For the Coconut Filling
  1. Ghee – 1 tsp
  2. Grated Coconut – 11/2 cup
  3. Date Palm jaggery – 3/4 cup(grated or cut into very small pieces)
  4. Sugar – ¼ cup
  5. Khoya Kheer – ½ cup (reduced Milk solids)
  6. Cardamom Powder – 1 tsp
For the pithe
  1. Rice Flour – ½ cup
  2. Boiling water – 1 cup
  3. Salt – ½ tsp
For the Kheer
  1. Whole Milk – 1 1/2 liters
  2. Sugar – ¾ cup
  3. Date Palm Jaggery (NolenGur) – ½ cup,grated
  4. Cardamom Powder – 1 tsp ( or crushed cardamom pods)
For the Coconut Filling
  1. Heat a heavy bottomed pan, pour the ghee.
  2. Add the grated coconut and fry for 3-4 minutes.
  3. Add the sugar and mix it in.

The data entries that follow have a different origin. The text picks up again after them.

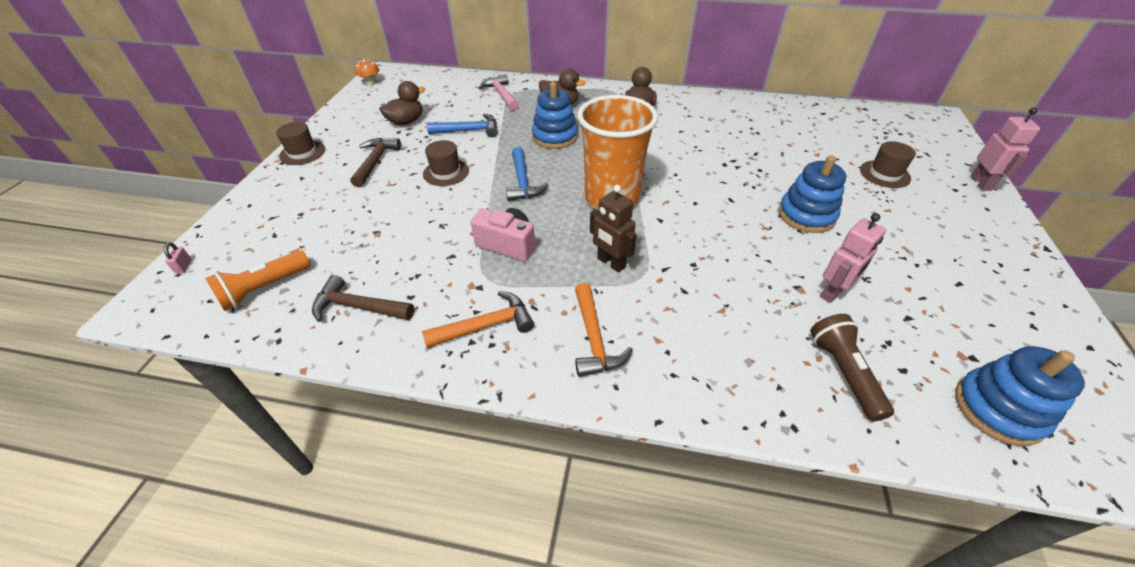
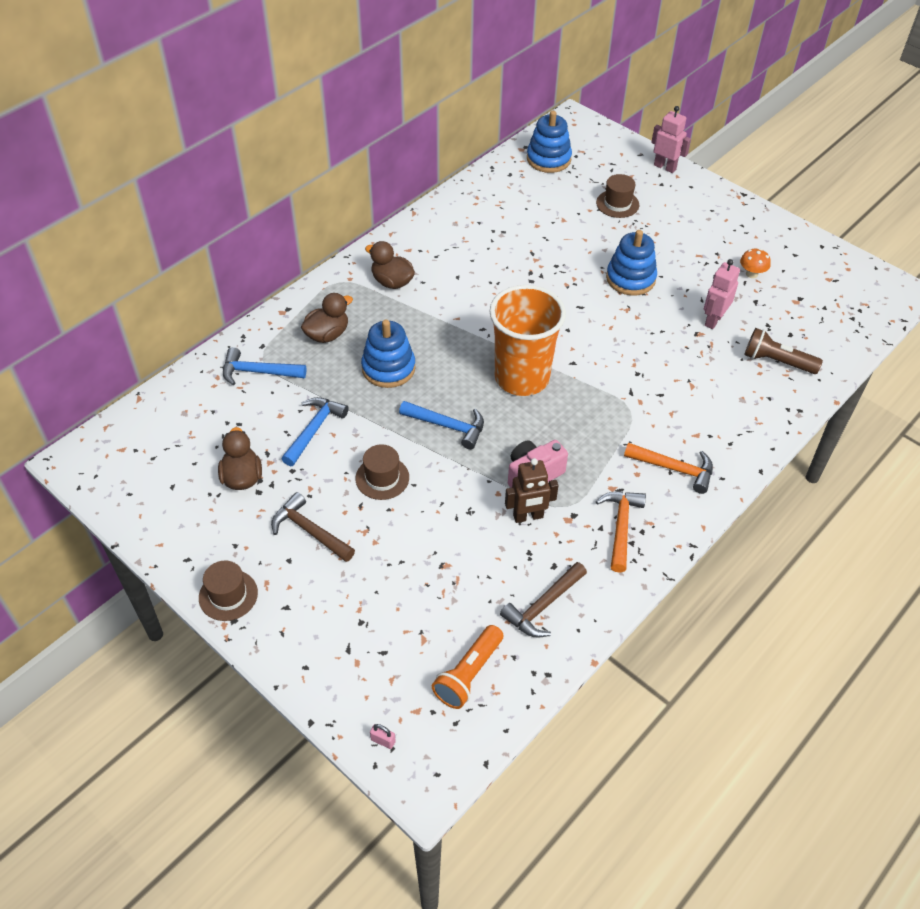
camera: 60 degrees left, 5 degrees up
orange flashlight [205,250,310,311] -> orange flashlight turned 45 degrees clockwise [432,625,503,709]
orange mushroom [355,59,379,85] -> orange mushroom moved to [740,249,771,278]
pink hammer [478,74,519,111] -> blue hammer [223,347,306,385]
brown robot [590,185,637,273] -> brown robot moved to [505,458,559,523]
pink robot [820,213,886,303] -> pink robot turned 135 degrees counterclockwise [704,259,740,329]
blue stacking toy [955,346,1085,446] -> blue stacking toy moved to [527,111,572,173]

The sugar will caramelize and change the color of the misture. This takes about 3-4 mins.
  4. Add the khoya and mix it in along with the jiggery. Keep stirring on a low flame, till the jiggery is melted and well incorporated. The consistency should be such that a ball of the coconut mixture when fisted should hold its shape.

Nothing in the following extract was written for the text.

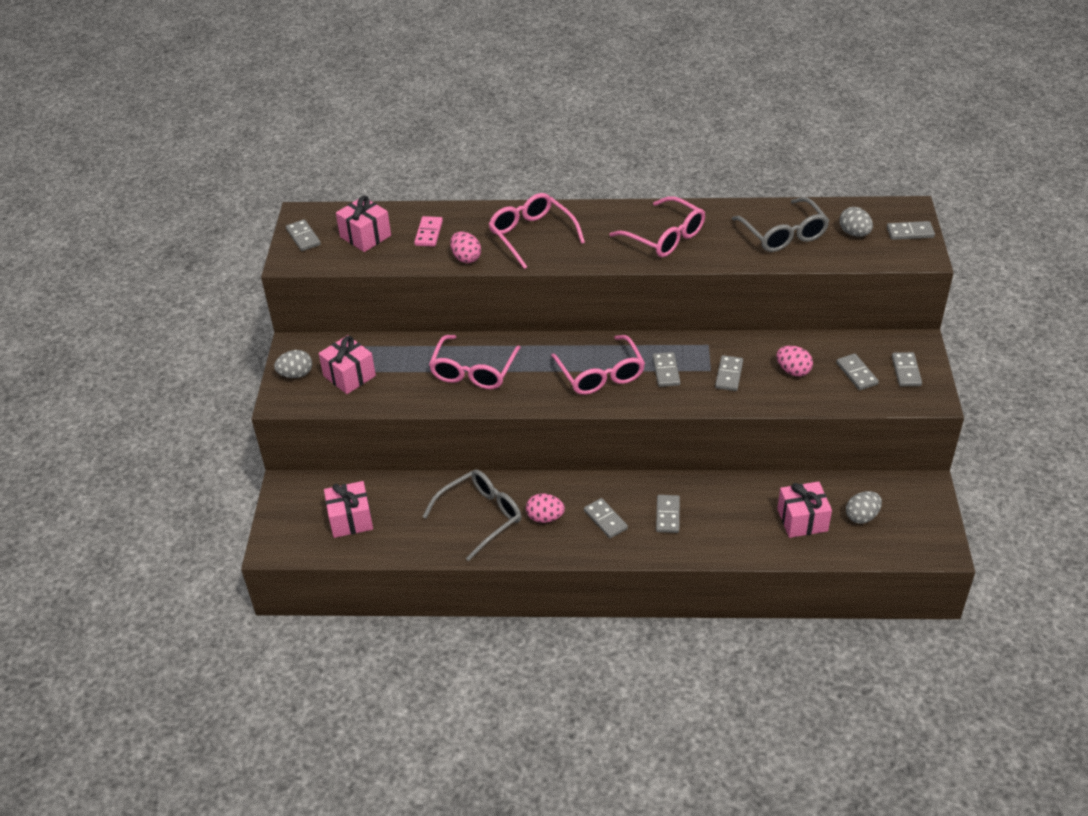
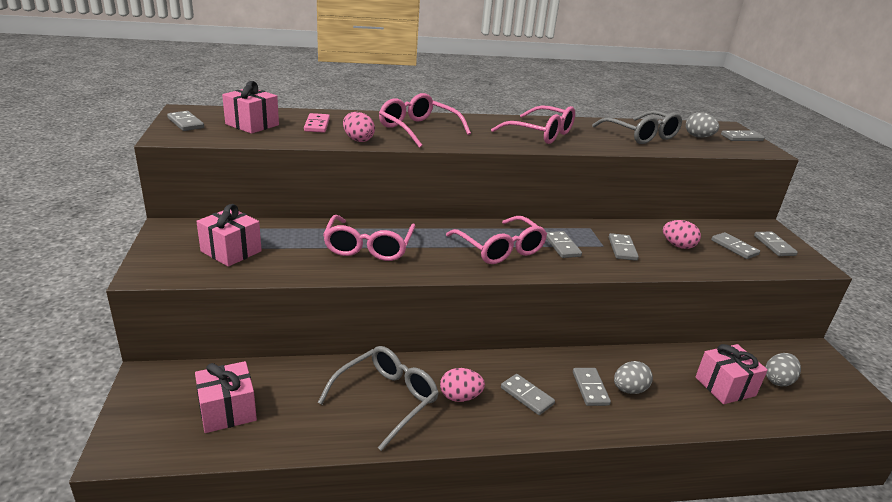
camera: 15 degrees left, 15 degrees down
grey egg [274,350,312,378] -> grey egg moved to [614,361,653,394]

  5. Once done remove from stove, add the cardamom powder and mix it in.
  6. Let it come to a room temperature.
For the Pithe
  1. Boil the water in a pan along with the salt. Remove from stove and very carefully start pouring in the rice flour a little at a time and mix it in. The entire thing should come together in dough like the classic bread dough.
  2. If you feel you have not got the right texture and it’s soft, add a tbsp. of rice flour. If it is hard and dry, add a tbsp. of hot water and work on it.
  3. Now cover it with a wet paper towel and let it rest for 15-20 mins.
  4. After that make small balls out of the dough, kind of like half the size of a golf ball.
  5. Flatten the ball between the palm of your hands and then using your fingers stretch the sides in such a way that the sides become thinner and the diameter of the little circle increases, however, the middle is relatively thicker. The idea is to make something like an empanada.
  6. Add a tbsp. of the coconut mixture in the middle and seal in the sides. If the dough has the right texture, the pithe will not break.
  7. Now complete all the pithes with the remaining rice flour dough and coconut filling.
For the Kheer
  1. Bring the milk to a boil and turn the stove to a medium flame and let the milk bubble up and reduce. This step takes about 20-25 mins and the milk should become half its original consistency.
  2. Add the sugar and mix it in.
  3. Add the sugar and mix it in and now slowly start adding the pithes that was made earlier. The pithes should be cooked in the boiling milk for a good 7-8 mins. Once cooked they will start floating on the surface and it is time to fish them out and removed and kept in a separate bowl . The pithes should not be overcooked.
  4. After all the pithes are cooked, turn off the stove and add the jaggery, let it melt and mix in with the milk.
  5. Now add back all the pithes along with the cardamom powder. Let it come to room temperature. This takes 30 mins.
  6. Once done, the pithes are ready to be served and enjoyed.
  1. Never put the jaggery in the boiling milk as it may cause the milk to split. Parboiled rice flour is traditionally used but I did not get parboiled rice flour here, so made it with regular rice flour.